Remove Duplicates
Evan Paulus
Removing duplicate entries from lists in Excel used to be a hassle, but with the introduction of the 'Remove Duplicates' feature in Excel 2007 and later, it is very simple.
Let's say you wanted to get a handle on your expenses so you went to your bank's website and exported your debits (expenses) for the last six months. Below shows the first seven records, although the list is likely to be several hundred lines long.
A | B | C | D | |
1 | Date | Store | Item | Cost (dollars) |
---|---|---|---|---|
2 | Monday | McDonald's | Lunch | 8.54 |
3 | Tuesday | Rah Sushi | Lunch | 23.45 |
4 | Tuesday | Target | Clothing | 13.21 |
5 | Wednesday | Kmart | Clothing | 45.41 |
6 | Wednesday | McDonald's | Lunch | 7.45 |
7 | Thursday | Circle K | Gas | 43.98 |
8 | Friday | McDonald's | Dinner | 12.32 |
There are numerous tools in Excel to help you analyze your data (Filter, PivotTables, Charts, etc.) but we're going to show you a simple technique to analyze how much you spent on each Item.
First, select the Item column (column C).
Next, copy it and paste it into column A of a new tab or workbook (let's call this tab 'Items' and the first tab 'Expense List').
With column A (the Items column) of the Items tab selected, go to the Data tab and select Remove Duplicates (note: depends on the version of Excel you're using, although most recent versions follow this path closely).
The Excel 2013 version looks like below:
Next, you will get the Remove Duplicates option screen, which asks you which columns you want to look for duplicates on.
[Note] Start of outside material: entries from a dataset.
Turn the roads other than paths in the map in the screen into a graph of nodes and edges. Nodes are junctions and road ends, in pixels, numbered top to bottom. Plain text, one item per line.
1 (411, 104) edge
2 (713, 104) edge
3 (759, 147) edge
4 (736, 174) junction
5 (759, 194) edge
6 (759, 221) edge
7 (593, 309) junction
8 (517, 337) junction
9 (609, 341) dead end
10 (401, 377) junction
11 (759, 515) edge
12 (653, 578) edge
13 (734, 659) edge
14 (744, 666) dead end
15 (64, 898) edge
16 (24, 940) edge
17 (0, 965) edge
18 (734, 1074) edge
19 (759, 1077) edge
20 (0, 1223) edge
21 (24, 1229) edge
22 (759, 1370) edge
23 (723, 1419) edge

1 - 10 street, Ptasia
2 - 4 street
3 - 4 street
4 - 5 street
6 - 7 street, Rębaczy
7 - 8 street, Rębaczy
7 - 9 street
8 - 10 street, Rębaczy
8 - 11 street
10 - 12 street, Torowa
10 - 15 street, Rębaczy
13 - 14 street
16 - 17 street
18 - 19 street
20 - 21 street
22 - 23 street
In this case, only one column is listed. If you had fed it a larger table with multiple columns, you could have checked or unchecked depending on which fields you wanted to search for exact duplicates. Also, your column has a column header ('Item') so make sure this option is checked.
And, finally, your new list looks like this:
A | |
1 | Item |
---|---|
2 | Lunch |
3 | Clothing |
4 | Gas |
5 | Dinner |
The sky is the limit as far as what you can do from here. We've described in other posts how to do simple SUMIF or AVERAGEIF functions, so let's do one of each of them here. We'll also add in a calculation on the median cost of each item, which uses an array function.
A | B | C | D | |
1 | Item | Total Cost | Average Cost | Median Cost |
---|---|---|---|---|
2 | Lunch | 39.44 | 13.15 | 8.54 |
3 | Clothing | 58.62 | 29.31 | 29.31 |
4 | Gas | 43.98 | 43.98 | 43.98 |
5 | Dinner | 12.32 | 12.32 | 12.32 |
In case you're interested, here are the formulas for the three columns:
B2:=SUMIF('Expense List'!$C$2:$C$8,$A2,'Expense List'!$D$2:$D$8)
C2:=AVERAGEIF('Expense List'!$C$2:$C$8,$A2,'Expense List'!$D$2:$D$8)
D2:{=MEDIAN(IF('Expense List'!$C$2:$C$8=$A2,'Expense List'!$D$2:$D$8))}
In summary, Remove Duplicates can be extremely useful when you're trying to summarize lots of data or present it in a cleaner table. Sure you could do a Pivot Table for much of this but sometimes it's just easier (and in many ways, cleaner) to write your own summary table this way.